Lung cancer screening involves little more than what an X-ray would—the patient lies on a table and is asked to hold his or her breath to capture the most accurate images. The CT scan is a low-dose one, and has only about 20 percent as much radiation as a regular CT. If the results are negative, the patient is advised to get screened each year—and to quit smoking.

If a screening is positive, patients are immediately recommended for additional follow-up.

In Hampton Roads, all of the major health systems—Riverside Health System, Bon Secours Health System, Sentara Healthcare and Chesapeake Regional Healthcare—offer lung cancer screenings. This year alone, Sentara has screened about 300 people in Hampton Roads. The number has jumped dramatically since insurance carriers began covering the cost of the screenings, says Robin McClelland, who coordinates the CT Lung Screening Program at Sentara.

Another bonus to the program—besides catching early-stage lung cancers—has been getting people to take their lung health more seriously, McClelland says.

“The patients who have had the screenings are making sure they’re being followed by their physician,” McClelland says. “They’re staying on top of it. ”Kirk’s positive screening at Sentara Virginia Beach General Hospital led to the removal of the upper left lobe of her lung. 
She now has regular checkups to make sure the cancer doesn’t return.

“That’s not to say I don’t worry,” says Kirk, who lives in the Eastern Shore town of Machipongo. “I think once you’ve been diagnosed with cancer, you’re always a little scared.

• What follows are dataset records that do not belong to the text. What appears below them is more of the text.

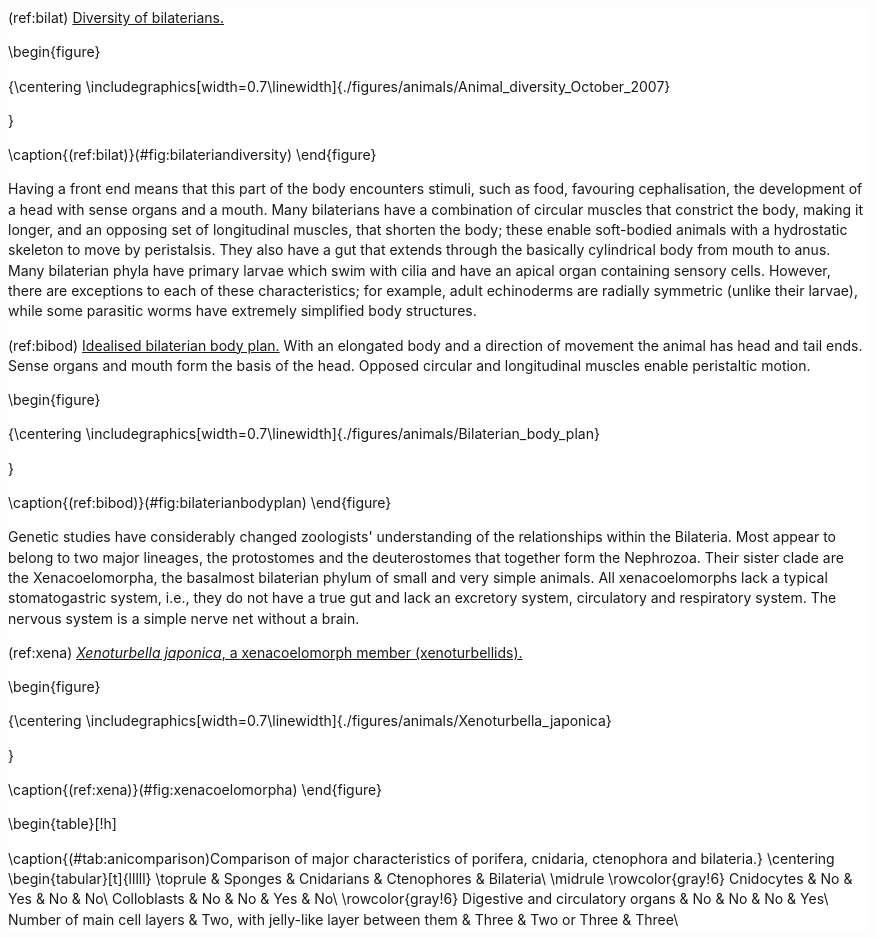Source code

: (ref:bilat) [Diversity of bilaterians.](https://commons.wikimedia.org/wiki/File:Animal_diversity_October_2007.jpg) 

\begin{figure}

{\centering \includegraphics[width=0.7\linewidth]{./figures/animals/Animal_diversity_October_2007} 

}

\caption{(ref:bilat)}(\#fig:bilateriandiversity)
\end{figure}

Having a front end means that this part of the body encounters stimuli, such as food, favouring cephalisation, the development of a head with sense organs and a mouth. Many bilaterians have a combination of circular muscles that constrict the body, making it longer, and an opposing set of longitudinal muscles, that shorten the body; these enable soft-bodied animals with a hydrostatic skeleton to move by peristalsis. They also have a gut that extends through the basically cylindrical body from mouth to anus. Many bilaterian phyla have primary larvae which swim with cilia and have an apical organ containing sensory cells. However, there are exceptions to each of these characteristics; for example, adult echinoderms are radially symmetric (unlike their larvae), while some parasitic worms have extremely simplified body structures.

(ref:bibod) [Idealised bilaterian body plan.](https://commons.wikimedia.org/wiki/File:Bilaterian_body_plan.svg) With an elongated body and a direction of movement the animal has head and tail ends. Sense organs and mouth form the basis of the head. Opposed circular and longitudinal muscles enable peristaltic motion.

\begin{figure}

{\centering \includegraphics[width=0.7\linewidth]{./figures/animals/Bilaterian_body_plan} 

}

\caption{(ref:bibod)}(\#fig:bilaterianbodyplan)
\end{figure}

Genetic studies have considerably changed zoologists' understanding of the relationships within the Bilateria. Most appear to belong to two major lineages, the protostomes and the deuterostomes that together form the Nephrozoa. Their sister clade are the Xenacoelomorpha, the basalmost bilaterian phylum of small and very simple animals. All xenacoelomorphs lack a typical stomatogastric system, i.e., they do not have a true gut and lack an excretory system, circulatory and respiratory system. The nervous system is a simple nerve net without a brain. 


(ref:xena) [*Xenoturbella japonica*, a xenacoelomorph member (xenoturbellids).](https://commons.wikimedia.org/wiki/File:Xenoturbella_japonica.jpg) 

\begin{figure}

{\centering \includegraphics[width=0.7\linewidth]{./figures/animals/Xenoturbella_japonica} 

}

\caption{(ref:xena)}(\#fig:xenacoelomorpha)
\end{figure}

\begin{table}[!h]

\caption{(\#tab:anicomparison)Comparison of major characteristics of porifera, cnidaria, ctenophora and bilateria.}
\centering
\begin{tabular}[t]{lllll}
\toprule
 & Sponges & Cnidarians & Ctenophores & Bilateria\\
\midrule
\rowcolor{gray!6}  Cnidocytes & No & Yes & No & No\\
Colloblasts & No & No & Yes & No\\
\rowcolor{gray!6}  Digestive and circulatory organs & No & No & No & Yes\\
Number of main cell layers & Two, with jelly-like layer between them & Three & Two or Three & Three\\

But they made it pretty crystal clear that it was at an early stage 
and it was easily removed. As far as I’m concerned, 
I was incredibly lucky.”

Are you at risk of developing lung cancer? Here are some risk factors:

• History of cancer
• Family history of lung cancer
• Job-related exposure to asbestos
• Radon exposure
• COPD (emphysema)
• Pulmonary fibrosis
• 50 to 55 years old, depending on other risk factors

Are you a candidate for lung cancer screening? You are if you’re:

• 55 to 77 years old
• A current or former smoker (within the last 15 years)
• Have a smoking history of at least 30 “pack-years.” That means 1 pack a day for 30 years, 2 packs a day for 15 years, etc.